The General Post Office (GPO) on what is now O'Connell Street in central Dublin has a very special place in Irish history. On Easter Monday 1916 it was one of many sites occupied by Irish nationalist volunteers seeking to overthrow British rule and establish a republic. The building was duly occupied by a small but very important band of rebels from the Headquarters Battalion of the Dublin republican volunteers, it was from here they would control the fight and make their stand. The band included five members of the volunteers military council, in due course they were executed.
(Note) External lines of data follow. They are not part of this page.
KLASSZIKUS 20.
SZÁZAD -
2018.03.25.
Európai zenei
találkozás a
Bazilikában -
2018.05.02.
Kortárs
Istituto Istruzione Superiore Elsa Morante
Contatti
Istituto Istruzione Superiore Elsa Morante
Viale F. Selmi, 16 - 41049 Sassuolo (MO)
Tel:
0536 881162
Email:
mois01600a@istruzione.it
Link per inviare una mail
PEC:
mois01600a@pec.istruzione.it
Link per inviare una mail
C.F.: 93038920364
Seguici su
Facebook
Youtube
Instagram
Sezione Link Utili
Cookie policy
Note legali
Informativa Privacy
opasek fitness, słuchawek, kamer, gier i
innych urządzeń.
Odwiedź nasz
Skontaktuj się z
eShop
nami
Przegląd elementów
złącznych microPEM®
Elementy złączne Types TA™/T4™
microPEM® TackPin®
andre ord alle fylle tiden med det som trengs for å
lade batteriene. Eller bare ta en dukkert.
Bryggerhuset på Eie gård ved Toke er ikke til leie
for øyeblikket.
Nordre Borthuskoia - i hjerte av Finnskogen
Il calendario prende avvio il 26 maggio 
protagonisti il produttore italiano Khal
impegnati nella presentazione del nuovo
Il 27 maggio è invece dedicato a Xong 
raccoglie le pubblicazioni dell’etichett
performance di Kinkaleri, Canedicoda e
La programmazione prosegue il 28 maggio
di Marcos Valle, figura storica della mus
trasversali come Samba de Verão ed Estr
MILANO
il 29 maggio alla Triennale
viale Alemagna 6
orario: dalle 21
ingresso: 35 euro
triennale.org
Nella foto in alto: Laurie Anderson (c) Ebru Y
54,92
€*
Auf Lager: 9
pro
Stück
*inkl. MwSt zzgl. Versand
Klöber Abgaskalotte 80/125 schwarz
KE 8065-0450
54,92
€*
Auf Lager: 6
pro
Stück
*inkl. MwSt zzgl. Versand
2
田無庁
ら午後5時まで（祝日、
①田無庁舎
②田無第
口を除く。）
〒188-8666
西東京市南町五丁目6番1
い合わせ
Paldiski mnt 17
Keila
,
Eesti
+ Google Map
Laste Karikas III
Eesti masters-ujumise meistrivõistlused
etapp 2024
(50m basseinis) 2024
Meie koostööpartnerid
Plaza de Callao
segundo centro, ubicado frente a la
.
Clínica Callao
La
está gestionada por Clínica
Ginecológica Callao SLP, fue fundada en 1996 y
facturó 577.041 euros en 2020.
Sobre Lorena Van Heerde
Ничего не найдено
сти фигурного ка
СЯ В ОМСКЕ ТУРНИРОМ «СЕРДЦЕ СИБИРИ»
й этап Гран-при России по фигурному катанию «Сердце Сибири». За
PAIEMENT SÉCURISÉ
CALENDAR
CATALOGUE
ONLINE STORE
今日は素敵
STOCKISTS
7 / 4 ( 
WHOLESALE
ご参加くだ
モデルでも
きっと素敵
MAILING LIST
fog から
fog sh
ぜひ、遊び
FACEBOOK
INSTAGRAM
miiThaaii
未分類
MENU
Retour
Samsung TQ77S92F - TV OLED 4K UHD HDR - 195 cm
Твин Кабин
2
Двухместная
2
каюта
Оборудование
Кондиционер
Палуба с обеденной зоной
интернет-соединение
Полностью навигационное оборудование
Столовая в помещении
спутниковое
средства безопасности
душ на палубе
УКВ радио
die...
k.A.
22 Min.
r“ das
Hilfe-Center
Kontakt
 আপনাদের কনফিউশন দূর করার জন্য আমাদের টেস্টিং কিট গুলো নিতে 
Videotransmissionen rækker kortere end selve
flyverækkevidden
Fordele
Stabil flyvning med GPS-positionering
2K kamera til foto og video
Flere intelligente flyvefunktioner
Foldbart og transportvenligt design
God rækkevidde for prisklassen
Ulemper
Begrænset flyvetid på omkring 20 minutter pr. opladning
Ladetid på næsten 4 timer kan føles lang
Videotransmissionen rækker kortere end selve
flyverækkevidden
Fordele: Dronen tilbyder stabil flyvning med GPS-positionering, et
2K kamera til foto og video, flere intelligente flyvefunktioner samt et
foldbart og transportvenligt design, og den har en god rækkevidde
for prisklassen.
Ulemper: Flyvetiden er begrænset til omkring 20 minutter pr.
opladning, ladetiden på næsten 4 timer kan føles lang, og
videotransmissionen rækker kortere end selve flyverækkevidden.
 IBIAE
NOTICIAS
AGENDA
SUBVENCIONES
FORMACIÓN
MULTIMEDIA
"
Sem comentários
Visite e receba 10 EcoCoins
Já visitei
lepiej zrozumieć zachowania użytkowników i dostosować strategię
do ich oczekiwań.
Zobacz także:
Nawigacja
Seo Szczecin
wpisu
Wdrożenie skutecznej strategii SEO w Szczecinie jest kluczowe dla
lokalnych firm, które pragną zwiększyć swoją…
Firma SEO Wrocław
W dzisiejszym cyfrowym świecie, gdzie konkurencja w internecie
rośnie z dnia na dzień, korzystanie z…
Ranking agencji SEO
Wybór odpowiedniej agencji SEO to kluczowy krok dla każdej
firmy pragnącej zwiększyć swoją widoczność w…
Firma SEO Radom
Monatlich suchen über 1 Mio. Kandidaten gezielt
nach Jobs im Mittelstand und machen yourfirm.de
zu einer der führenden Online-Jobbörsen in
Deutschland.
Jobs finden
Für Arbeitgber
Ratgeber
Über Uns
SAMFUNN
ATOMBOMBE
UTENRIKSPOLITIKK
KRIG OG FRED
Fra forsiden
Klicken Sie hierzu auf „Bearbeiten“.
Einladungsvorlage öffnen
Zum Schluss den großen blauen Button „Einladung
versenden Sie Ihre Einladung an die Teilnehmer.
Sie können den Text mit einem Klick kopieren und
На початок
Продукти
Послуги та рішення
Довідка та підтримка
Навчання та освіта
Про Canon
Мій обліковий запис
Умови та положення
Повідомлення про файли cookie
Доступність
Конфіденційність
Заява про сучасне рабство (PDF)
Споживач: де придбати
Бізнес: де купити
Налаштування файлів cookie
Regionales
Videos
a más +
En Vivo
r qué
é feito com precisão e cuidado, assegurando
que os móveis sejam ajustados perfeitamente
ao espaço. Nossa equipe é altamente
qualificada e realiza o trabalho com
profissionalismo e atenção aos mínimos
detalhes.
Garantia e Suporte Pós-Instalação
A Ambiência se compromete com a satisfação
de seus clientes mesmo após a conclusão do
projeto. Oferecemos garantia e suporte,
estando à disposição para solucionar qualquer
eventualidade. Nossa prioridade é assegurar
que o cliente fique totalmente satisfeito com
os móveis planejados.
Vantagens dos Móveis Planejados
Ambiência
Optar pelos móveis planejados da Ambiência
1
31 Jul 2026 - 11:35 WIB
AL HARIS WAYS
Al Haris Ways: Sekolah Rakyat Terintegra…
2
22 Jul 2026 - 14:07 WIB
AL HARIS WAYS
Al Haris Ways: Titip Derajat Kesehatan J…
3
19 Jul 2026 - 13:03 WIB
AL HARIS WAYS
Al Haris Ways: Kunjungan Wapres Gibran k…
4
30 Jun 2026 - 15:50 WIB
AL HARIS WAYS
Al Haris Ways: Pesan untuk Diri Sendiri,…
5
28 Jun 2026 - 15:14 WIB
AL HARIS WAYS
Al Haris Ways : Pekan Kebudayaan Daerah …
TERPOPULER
The six elegant Greek columns standing in front of the GPO bear witness to the battle fought on this very spot ninety three years ago. Photographs taken immediately after the rising depict a visitation of the mighty British Empire's wrath. The rubble and destruction of O'Connel street were more like the aftermath of an attack on an enemy country's garrison not that of a loyal city within the United Kingdom of Great Britain and Ireland.
The restored facade of the GPO is gracious once more, the first time I saw it I couldn't be quite sure that a building so unassuming held the mark of so much Irish history. The relaxed smiles of the two armed Gardai standing outside confirmed it, they were watching me look the place over, we talked briefly as they pointed to the gouges of bullet holes from 1916 then they seemed to understand my silence as I stared into the past, judging the direction of the bullets flight and the potential nature and location of its target. This was a place of national importance.
Knowledge of the Irish rebellion came to me in dribs and drabs over the years, British TV news, political programs and newspapers catalogued the atrocities perpetrated by terrorists in Northern Ireland and later on in mainland Britain, they were the constant media backdrop to my teen years and youth. During that time the Republic of Ireland appeared to be an innocent haven of peace and it flew under my radar while the troubles were going on in the north. It seems ridiculous now but I hadn't consciously made the connection between what the Irish Nationalist Volunteers had fought for in the Dublin streets in 1916 and the wanton bloodshed of Northern Ireland which simmers to this very day.
In 1916 Britain was at war with Germany on the continent of Europe. Irishmen were fighting in the trenches of Belgium and France side by side with Brummies, Cockneys, Yorkshiremen, Welsh and Scotsmen against the Germans. Now they had chosen to fight the British on the streets of Dublin, it was insurrection, it was treason. It was also the bloody and bitter start of a military campaign that would see the emergence of an independent Irish Republic in 1937.
Mary Kenny as she was then, an Irish lass from the Wexford mountains just outside the village of Kiltealy, fought for Britain during the second world war. She had a British passport and was a British citizen. It was just after the declaration of War against Germany when she stepped ashore as a vivacious 22 year old in Liverpool in 1939. She described the thousands of Irishmen heading back the other way for the sanctuary of Ireland's neutrality, wishing to take no part. Yet she spoke of thousands of Irishmen and women coming with her to Britain's aid. It was a confusing and conflicted state of affairs but then Irish history always has been.
I was here to find out something of the why; and by the way, Mary Kenny was my mother.